Coming back from the town there were no taxis so we hopped on the local transport to get to the buses on the main road.
Another artist who will feature in the gallery this year is Ji DaChun. He has chubby cheeks and a bubbly personality. His paintings are actually pencil on canvas with tea stains. He takes his inspiration from such varied sources as bible stories and Chinese history.
The most unusual thing about all these avant-garde artists is that they seem so mainstream. Most smoked and had either very long hair or shaved heads but were not wild or drug addicts. None of them were gay. They were obviously the intelligensia of today’s China. They were polite, well groomed and very thoughtful about their work. This is quite a contrast to English avant-garde artists who create installations from rubbish (this year’s Turner Prize finalists) and dirty bedsheets (Tracy Emin, last year’s Turner Prize finalist) or childish imbeciles like Jake and Dinos Chapman.
Perhaps the artists were rebels in the sense that they were not like the people you encountered on the street. After a total of almost 6 weeks in China, I do not grow used to some of the customs but instead become more annoyed with them. You are constantly accosted by sounds of bodily functions – slurping food, snorting, spitting, grunting. It always makes me jump because I’m not sure if the spit is going to land on ME. So many Chinese in China have had all courtesy and manners beaten out of them by the Great Leap Forward and Cultural Revolution. Politeness was considered elitist and therefore anti-communist. The men strut around with their shirts tucked under their armpits exposing their bellies and trousers bunched around their knees. They snort and spit everywhere – usually outdoors but I even saw a man spit on the beautiful carpet of the 5 star Kunlun Hotel. Few people smile at you and service is practically non-existent. Even staff at the most expensive hotels are generally indifferent. The magnificent ancient culture has been beaten into communist bureaucratic rudeness.

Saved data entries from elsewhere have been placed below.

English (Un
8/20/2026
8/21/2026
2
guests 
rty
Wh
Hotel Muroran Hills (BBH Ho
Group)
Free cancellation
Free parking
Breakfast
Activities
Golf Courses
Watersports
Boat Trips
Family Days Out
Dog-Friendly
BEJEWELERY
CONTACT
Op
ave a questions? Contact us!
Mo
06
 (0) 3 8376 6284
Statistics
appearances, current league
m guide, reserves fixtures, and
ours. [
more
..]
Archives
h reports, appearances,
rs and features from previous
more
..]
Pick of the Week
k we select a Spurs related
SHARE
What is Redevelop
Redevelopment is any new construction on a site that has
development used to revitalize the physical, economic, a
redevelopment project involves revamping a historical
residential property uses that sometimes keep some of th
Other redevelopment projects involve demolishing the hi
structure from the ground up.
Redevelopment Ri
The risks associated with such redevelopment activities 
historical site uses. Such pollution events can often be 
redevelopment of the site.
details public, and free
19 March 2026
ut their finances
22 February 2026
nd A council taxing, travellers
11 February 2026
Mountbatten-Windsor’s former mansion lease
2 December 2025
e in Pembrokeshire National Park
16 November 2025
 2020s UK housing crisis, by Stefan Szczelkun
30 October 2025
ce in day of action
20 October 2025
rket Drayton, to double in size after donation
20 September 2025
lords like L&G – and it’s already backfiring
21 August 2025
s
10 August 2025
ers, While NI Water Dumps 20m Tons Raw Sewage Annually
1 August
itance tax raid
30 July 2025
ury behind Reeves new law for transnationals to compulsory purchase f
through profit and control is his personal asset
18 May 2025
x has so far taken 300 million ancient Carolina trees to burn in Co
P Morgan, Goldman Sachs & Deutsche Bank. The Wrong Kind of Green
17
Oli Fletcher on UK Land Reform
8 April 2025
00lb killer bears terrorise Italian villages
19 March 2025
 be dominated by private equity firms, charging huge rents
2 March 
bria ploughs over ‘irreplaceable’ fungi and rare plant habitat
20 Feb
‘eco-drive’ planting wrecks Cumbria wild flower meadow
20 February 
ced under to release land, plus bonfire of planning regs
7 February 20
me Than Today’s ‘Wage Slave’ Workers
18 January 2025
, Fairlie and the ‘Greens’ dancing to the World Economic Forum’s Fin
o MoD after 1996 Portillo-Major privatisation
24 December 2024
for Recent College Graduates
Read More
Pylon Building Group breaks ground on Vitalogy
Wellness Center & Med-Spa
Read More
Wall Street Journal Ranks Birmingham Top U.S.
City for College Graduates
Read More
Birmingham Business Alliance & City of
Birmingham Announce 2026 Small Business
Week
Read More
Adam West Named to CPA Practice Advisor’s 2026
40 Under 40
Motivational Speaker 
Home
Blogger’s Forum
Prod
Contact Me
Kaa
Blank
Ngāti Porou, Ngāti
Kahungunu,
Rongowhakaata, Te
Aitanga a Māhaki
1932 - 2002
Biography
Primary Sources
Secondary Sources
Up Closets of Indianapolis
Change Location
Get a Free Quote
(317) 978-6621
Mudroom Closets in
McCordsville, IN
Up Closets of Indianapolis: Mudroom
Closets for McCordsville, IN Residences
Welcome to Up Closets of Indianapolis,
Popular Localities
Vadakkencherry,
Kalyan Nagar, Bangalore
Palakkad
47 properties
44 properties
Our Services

I now truly understand and appreciate the concept of the American melting pot. In Asian countries, everyone looks at you and judges what race you are from. There are many minorities in each of the countries but they are pigeonholed by their features. For instance you are only considered truly Chinese if you are of the Han Chinese race. In America, you are “American” if you are a citizen. You may be a minority and a different color or religion but you are first and foremost an American.